# [Tujuan Tugas]
Sajikan baris-baris daftar mulai dari baris yang memuat "Image width covers 49.0°." sampai dengan baris yang memuat "Use a compact", kedua baris itu ikut dihitung, sebagai larik JSON berisi string dengan satu string untuk setiap baris. Baris kosong tidak disertakan.
== Masukan Latihan ==
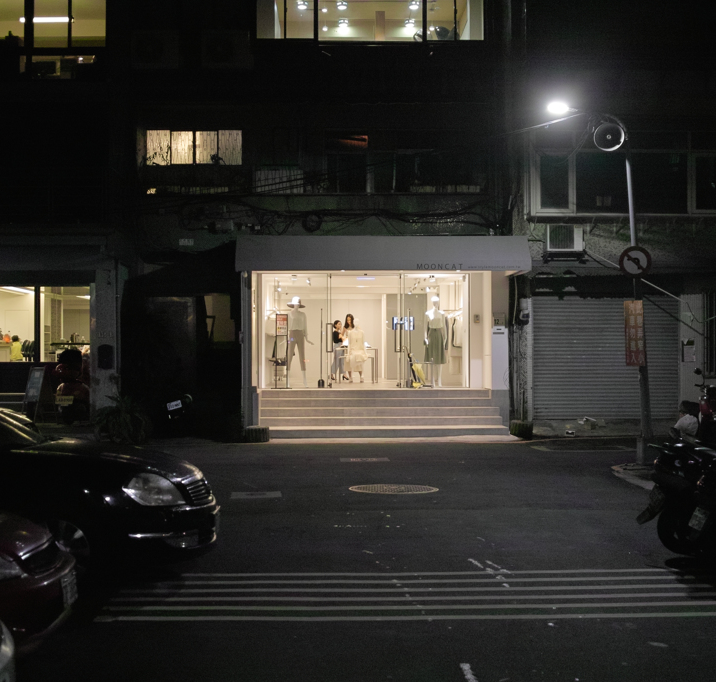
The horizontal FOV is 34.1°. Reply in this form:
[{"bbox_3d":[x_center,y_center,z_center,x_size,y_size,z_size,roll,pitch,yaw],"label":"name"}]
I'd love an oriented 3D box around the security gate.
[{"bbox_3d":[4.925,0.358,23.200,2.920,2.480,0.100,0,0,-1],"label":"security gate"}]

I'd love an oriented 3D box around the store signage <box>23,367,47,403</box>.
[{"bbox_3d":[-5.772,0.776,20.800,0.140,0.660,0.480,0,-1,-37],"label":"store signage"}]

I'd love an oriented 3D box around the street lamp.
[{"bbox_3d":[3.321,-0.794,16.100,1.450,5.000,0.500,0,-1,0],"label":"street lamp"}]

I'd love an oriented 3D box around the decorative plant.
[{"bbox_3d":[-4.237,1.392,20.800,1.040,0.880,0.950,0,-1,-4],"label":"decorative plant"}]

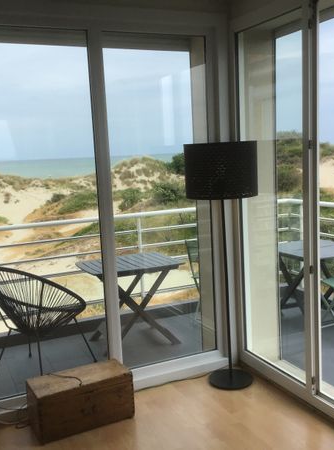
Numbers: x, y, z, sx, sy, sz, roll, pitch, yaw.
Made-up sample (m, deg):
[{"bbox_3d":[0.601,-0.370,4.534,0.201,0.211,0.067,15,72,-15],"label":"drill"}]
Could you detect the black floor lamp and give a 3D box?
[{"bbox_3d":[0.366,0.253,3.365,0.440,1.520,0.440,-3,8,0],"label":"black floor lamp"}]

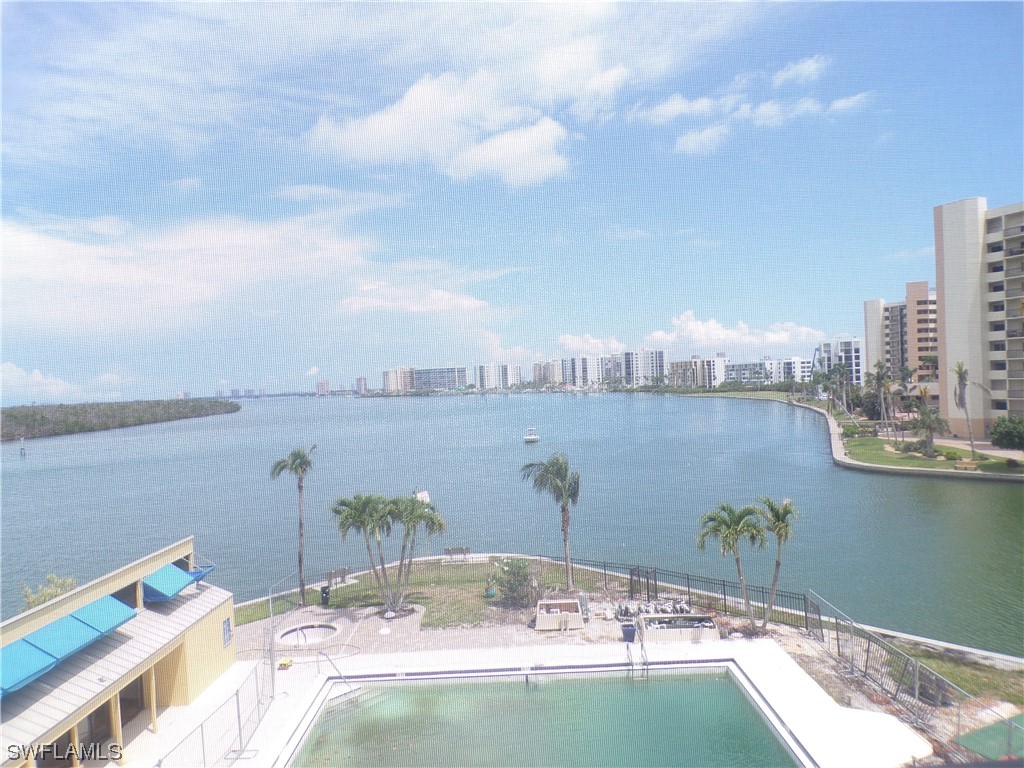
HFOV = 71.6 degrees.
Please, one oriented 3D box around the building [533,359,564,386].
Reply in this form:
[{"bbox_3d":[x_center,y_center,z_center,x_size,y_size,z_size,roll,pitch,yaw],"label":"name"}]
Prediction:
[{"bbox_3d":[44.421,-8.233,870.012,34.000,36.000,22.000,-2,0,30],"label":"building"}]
===
== Masukan Latihan ==
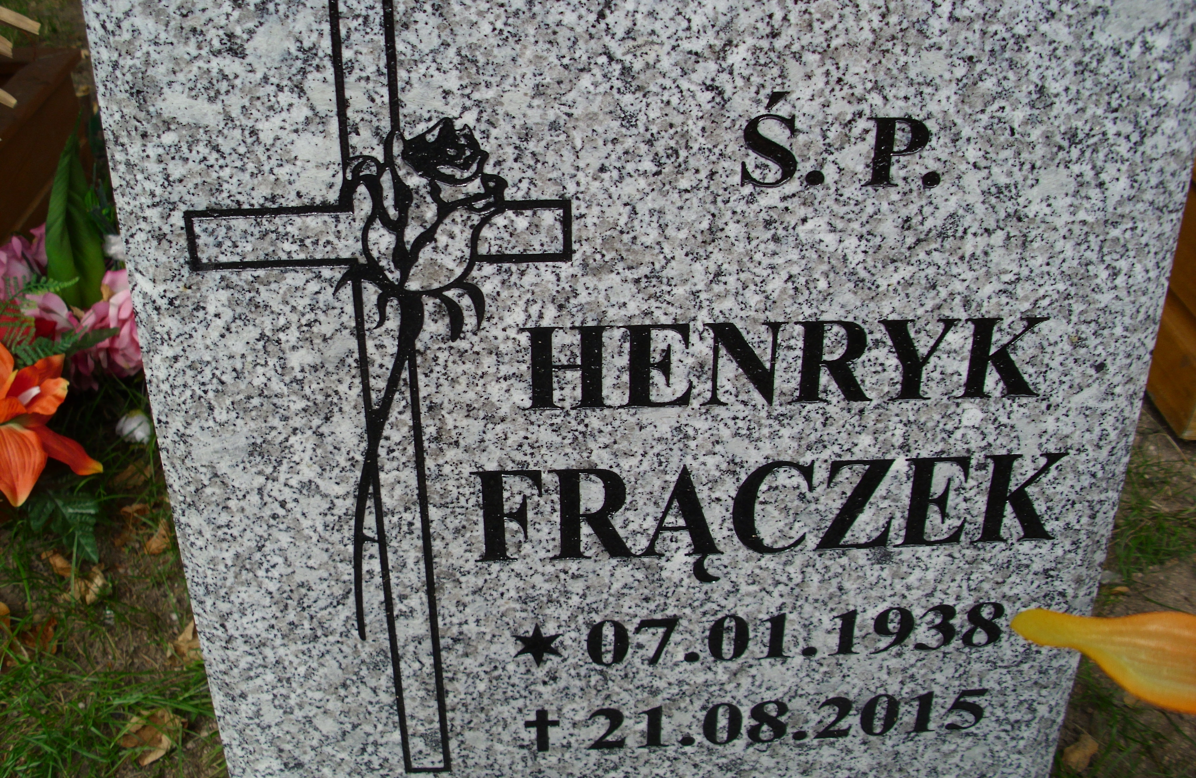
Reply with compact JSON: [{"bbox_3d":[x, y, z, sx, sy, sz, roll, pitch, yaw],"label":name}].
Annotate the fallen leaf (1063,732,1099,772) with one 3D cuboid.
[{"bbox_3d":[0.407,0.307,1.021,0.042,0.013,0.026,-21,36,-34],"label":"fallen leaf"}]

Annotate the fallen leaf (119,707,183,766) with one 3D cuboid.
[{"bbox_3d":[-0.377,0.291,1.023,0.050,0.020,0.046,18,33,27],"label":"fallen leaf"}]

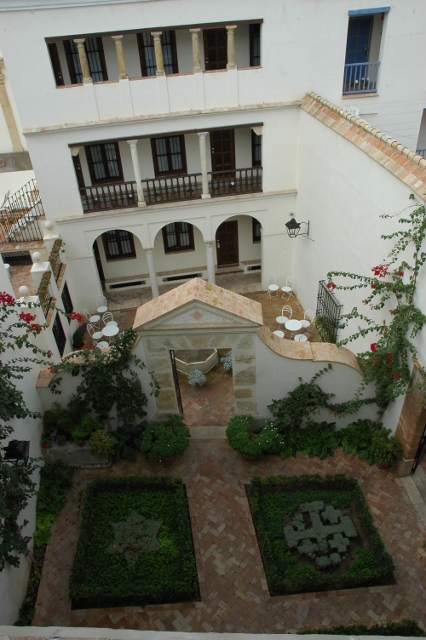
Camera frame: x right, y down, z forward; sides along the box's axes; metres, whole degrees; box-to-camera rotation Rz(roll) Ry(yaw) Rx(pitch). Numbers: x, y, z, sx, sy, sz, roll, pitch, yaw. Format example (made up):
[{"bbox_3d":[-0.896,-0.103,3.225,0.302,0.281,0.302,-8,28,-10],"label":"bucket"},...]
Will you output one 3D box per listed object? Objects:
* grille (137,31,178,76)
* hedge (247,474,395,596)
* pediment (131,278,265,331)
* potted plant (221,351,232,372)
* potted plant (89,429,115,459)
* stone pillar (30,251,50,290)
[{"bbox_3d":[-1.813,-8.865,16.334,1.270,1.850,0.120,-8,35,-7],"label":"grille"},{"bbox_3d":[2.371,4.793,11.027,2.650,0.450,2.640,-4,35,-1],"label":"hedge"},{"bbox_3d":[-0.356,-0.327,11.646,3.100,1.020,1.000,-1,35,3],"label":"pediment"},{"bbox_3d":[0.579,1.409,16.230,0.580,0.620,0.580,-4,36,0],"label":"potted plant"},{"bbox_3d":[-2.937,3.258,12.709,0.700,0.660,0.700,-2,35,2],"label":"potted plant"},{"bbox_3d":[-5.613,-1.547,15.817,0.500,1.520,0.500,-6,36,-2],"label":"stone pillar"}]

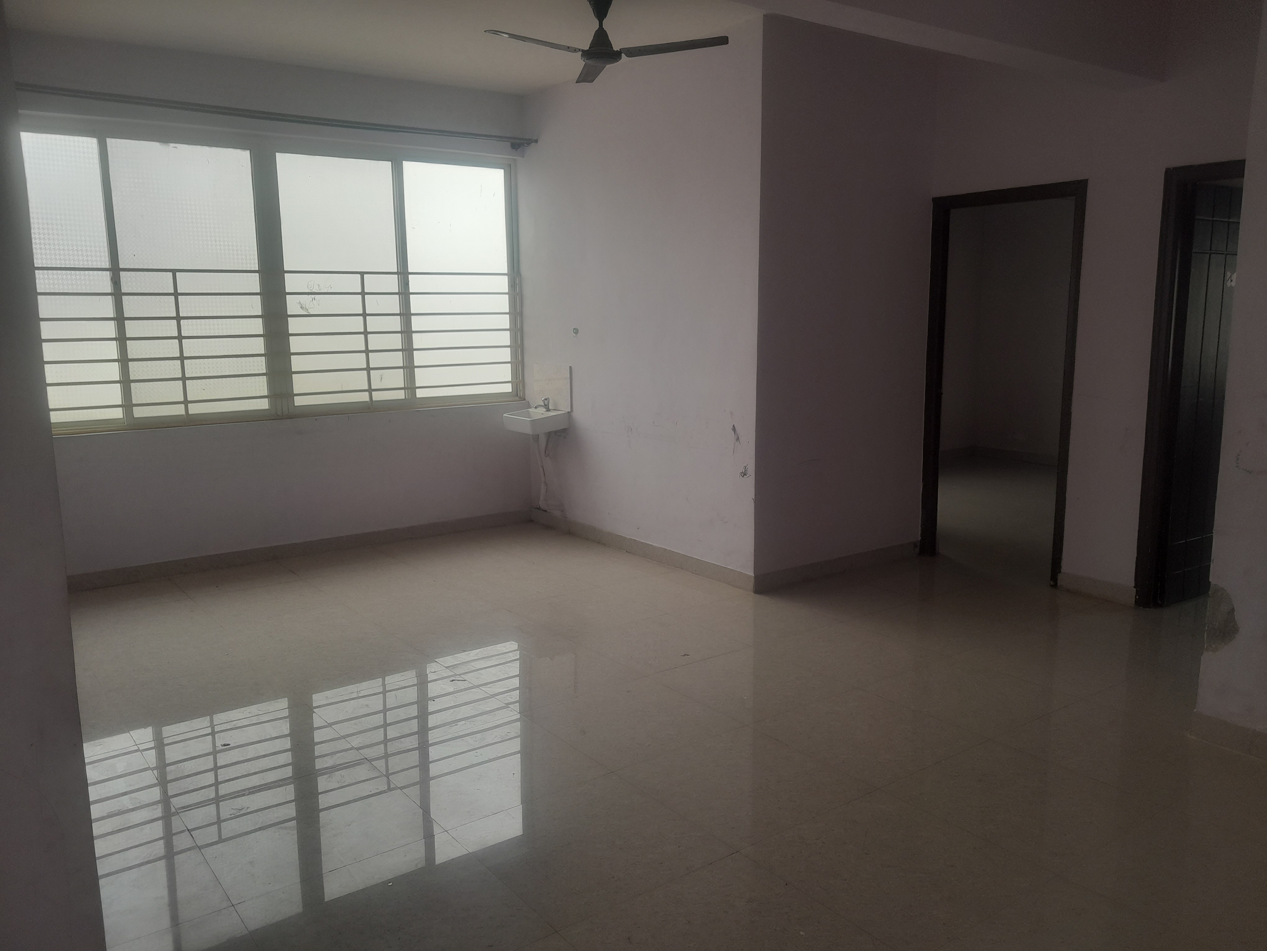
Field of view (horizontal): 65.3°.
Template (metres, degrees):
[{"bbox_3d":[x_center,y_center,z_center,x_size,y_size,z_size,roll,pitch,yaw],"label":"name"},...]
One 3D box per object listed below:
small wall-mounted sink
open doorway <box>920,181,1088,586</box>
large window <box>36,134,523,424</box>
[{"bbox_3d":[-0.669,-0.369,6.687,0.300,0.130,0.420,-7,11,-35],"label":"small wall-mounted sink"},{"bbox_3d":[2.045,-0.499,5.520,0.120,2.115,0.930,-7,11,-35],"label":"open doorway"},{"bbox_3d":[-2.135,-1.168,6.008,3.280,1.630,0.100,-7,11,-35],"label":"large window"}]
===
== Masukan Latihan ==
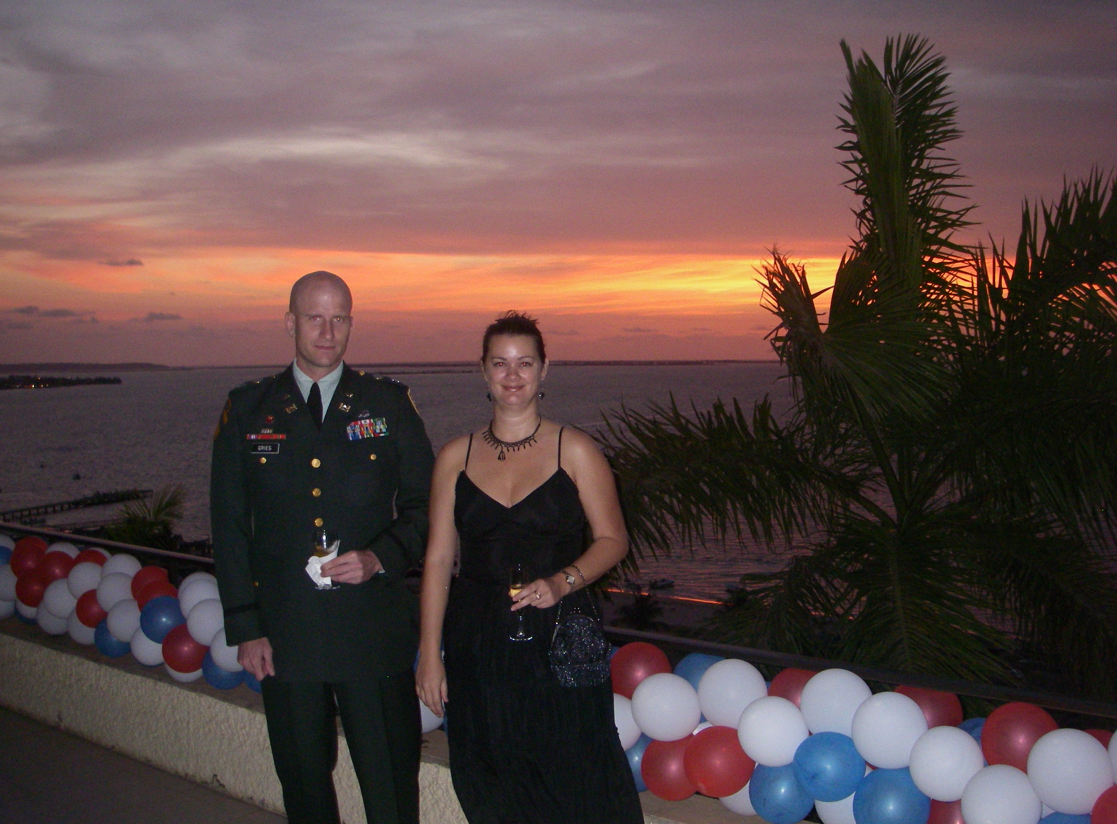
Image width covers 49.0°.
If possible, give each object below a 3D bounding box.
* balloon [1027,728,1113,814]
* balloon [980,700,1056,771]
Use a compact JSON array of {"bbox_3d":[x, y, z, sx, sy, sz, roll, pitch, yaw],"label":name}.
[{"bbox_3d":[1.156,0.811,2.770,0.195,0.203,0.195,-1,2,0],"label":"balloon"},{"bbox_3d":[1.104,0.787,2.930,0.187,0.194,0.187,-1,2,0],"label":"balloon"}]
===
# [Hasil Tugas]
[
  "Image width covers 49.0°.",
  "If possible, give each object below a 3D bounding box.",
  "* balloon [1027,728,1113,814]",
  "* balloon [980,700,1056,771]",
  "Use a compact JSON array of {\"bbox_3d\":[x, y, z, sx, sy, sz, roll, pitch, yaw],\"label\":name}."
]